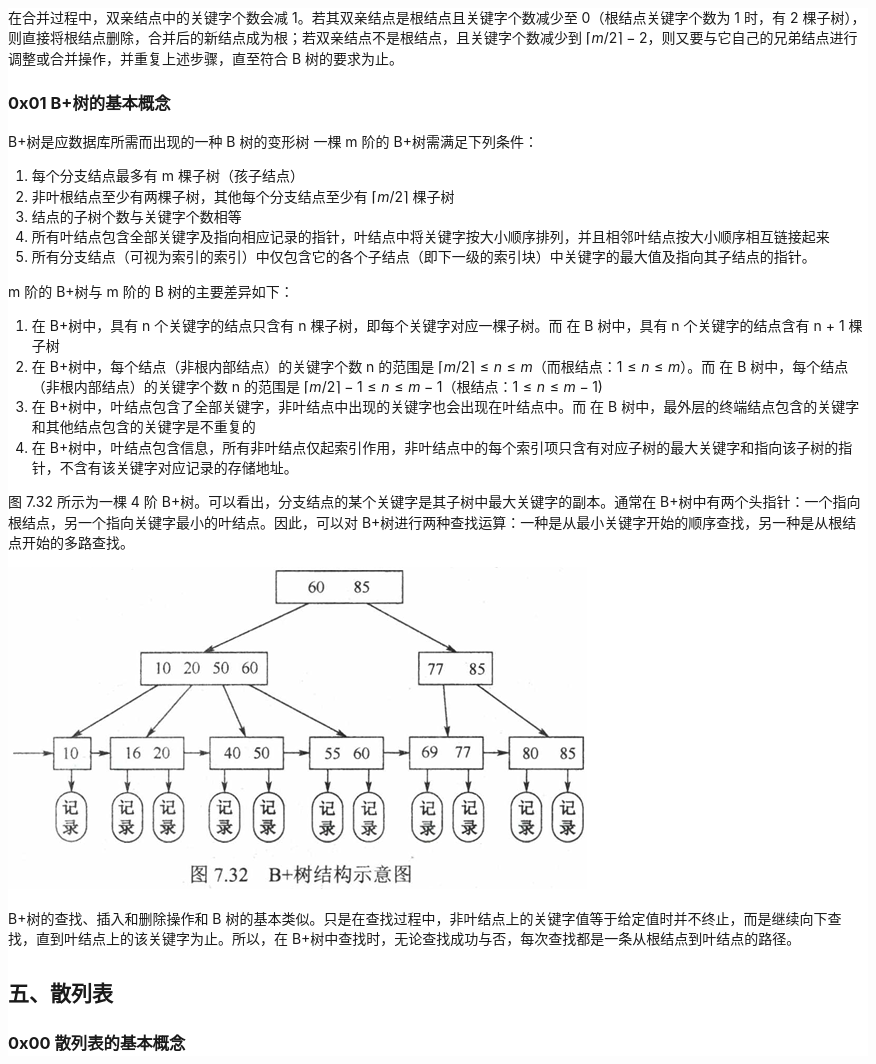 在合并过程中，双亲结点中的关键字个数会减 1。若其双亲结点是根结点且关键字个数减少至 0（根结点关键字个数为 1 时，有 2 棵子树），则直接将根结点删除，合并后的新结点成为根；若双亲结点不是根结点，且关键字个数减少到 $\lceil m/2\rceil-2$，则又要与它自己的兄弟结点进行调整或合并操作，并重复上述步骤，直至符合 B 树的要求为止。



### 0x01 B+树的基本概念

 B+树是应数据库所需而出现的一种 B 树的变形树
一棵 m 阶的 B+树需满足下列条件：

1. 每个分支结点最多有 m 棵子树（孩子结点）
2. 非叶根结点至少有两棵子树，其他每个分支结点至少有 $\lceil m/2\rceil$ 棵子树
3. 结点的子树个数与关键字个数相等
4. 所有叶结点包含全部关键字及指向相应记录的指针，叶结点中将关键字按大小顺序排列，并且相邻叶结点按大小顺序相互链接起来
5. 所有分支结点（可视为索引的索引）中仅包含它的各个子结点（即下一级的索引块）中关键字的最大值及指向其子结点的指针。

m 阶的 B+树与 m 阶的 B 树的主要差异如下：

1. 在 B+树中，具有 n 个关键字的结点只含有 n 棵子树，即每个关键字对应一棵子树。而
   在 B 树中，具有 n 个关键字的结点含有 n + 1 棵子树
2. 在 B+树中，每个结点（非根内部结点）的关键字个数 n 的范围是 $\lceil m/2\rceil\le n\le m$（而根结点：$1\le n\le m$）。而
   在 B 树中，每个结点（非根内部结点）的关键字个数 n 的范围是 $\lceil m/2\rceil-1\le n\le m-1$（根结点：$1\le n\le m-1$)
3. 在 B+树中，叶结点包含了全部关键字，非叶结点中出现的关键字也会出现在叶结点中。而
   在 B 树中，最外层的终端结点包含的关键字和其他结点包含的关键字是不重复的
4. 在 B+树中，叶结点包含信息，所有非叶结点仅起索引作用，非叶结点中的每个索引项只含有对应子树的最大关键字和指向该子树的指针，不含有该关键字对应记录的存储地址。

图 7.32 所示为一棵 4 阶 B+树。可以看出，分支结点的某个关键字是其子树中最大关键字的副本。通常在 B+树中有两个头指针：一个指向根结点，另一个指向关键字最小的叶结点。因此，可以对 B+树进行两种查找运算：一种是从最小关键字开始的顺序查找，另一种是从根结点开始的多路查找。

![32](.\image\datastruct\7-32.png)

B+树的查找、插入和删除操作和 B 树的基本类似。只是在查找过程中，非叶结点上的关键字值等于给定值时并不终止，而是继续向下查找，直到叶结点上的该关键字为止。所以，在 B+树中查找时，无论查找成功与否，每次查找都是一条从根结点到叶结点的路径。



## 五、散列表

### 0x00 散列表的基本概念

☆ ☆ ☆ ☆

- _TASK STATEMENT_:
Reproduce these records exactly, but not the pictures.

- _EXERCISE OUTPUT_:
 在合并过程中，双亲结点中的关键字个数会减 1。若其双亲结点是根结点且关键字个数减少至 0（根结点关键字个数为 1 时，有 2 棵子树），则直接将根结点删除，合并后的新结点成为根；若双亲结点不是根结点，且关键字个数减少到 $\lceil m/2\rceil-2$，则又要与它自己的兄弟结点进行调整或合并操作，并重复上述步骤，直至符合 B 树的要求为止。



### 0x01 B+树的基本概念

 B+树是应数据库所需而出现的一种 B 树的变形树
一棵 m 阶的 B+树需满足下列条件：

1. 每个分支结点最多有 m 棵子树（孩子结点）
2. 非叶根结点至少有两棵子树，其他每个分支结点至少有 $\lceil m/2\rceil$ 棵子树
3. 结点的子树个数与关键字个数相等
4. 所有叶结点包含全部关键字及指向相应记录的指针，叶结点中将关键字按大小顺序排列，并且相邻叶结点按大小顺序相互链接起来
5. 所有分支结点（可视为索引的索引）中仅包含它的各个子结点（即下一级的索引块）中关键字的最大值及指向其子结点的指针。

m 阶的 B+树与 m 阶的 B 树的主要差异如下：

1. 在 B+树中，具有 n 个关键字的结点只含有 n 棵子树，即每个关键字对应一棵子树。而
   在 B 树中，具有 n 个关键字的结点含有 n + 1 棵子树
2. 在 B+树中，每个结点（非根内部结点）的关键字个数 n 的范围是 $\lceil m/2\rceil\le n\le m$（而根结点：$1\le n\le m$）。而
   在 B 树中，每个结点（非根内部结点）的关键字个数 n 的范围是 $\lceil m/2\rceil-1\le n\le m-1$（根结点：$1\le n\le m-1$)
3. 在 B+树中，叶结点包含了全部关键字，非叶结点中出现的关键字也会出现在叶结点中。而
   在 B 树中，最外层的终端结点包含的关键字和其他结点包含的关键字是不重复的
4. 在 B+树中，叶结点包含信息，所有非叶结点仅起索引作用，非叶结点中的每个索引项只含有对应子树的最大关键字和指向该子树的指针，不含有该关键字对应记录的存储地址。

图 7.32 所示为一棵 4 阶 B+树。可以看出，分支结点的某个关键字是其子树中最大关键字的副本。通常在 B+树中有两个头指针：一个指向根结点，另一个指向关键字最小的叶结点。因此，可以对 B+树进行两种查找运算：一种是从最小关键字开始的顺序查找，另一种是从根结点开始的多路查找。

![32](.\image\datastruct\7-32.png)

B+树的查找、插入和删除操作和 B 树的基本类似。只是在查找过程中，非叶结点上的关键字值等于给定值时并不终止，而是继续向下查找，直到叶结点上的该关键字为止。所以，在 B+树中查找时，无论查找成功与否，每次查找都是一条从根结点到叶结点的路径。



## 五、散列表

### 0x00 散列表的基本概念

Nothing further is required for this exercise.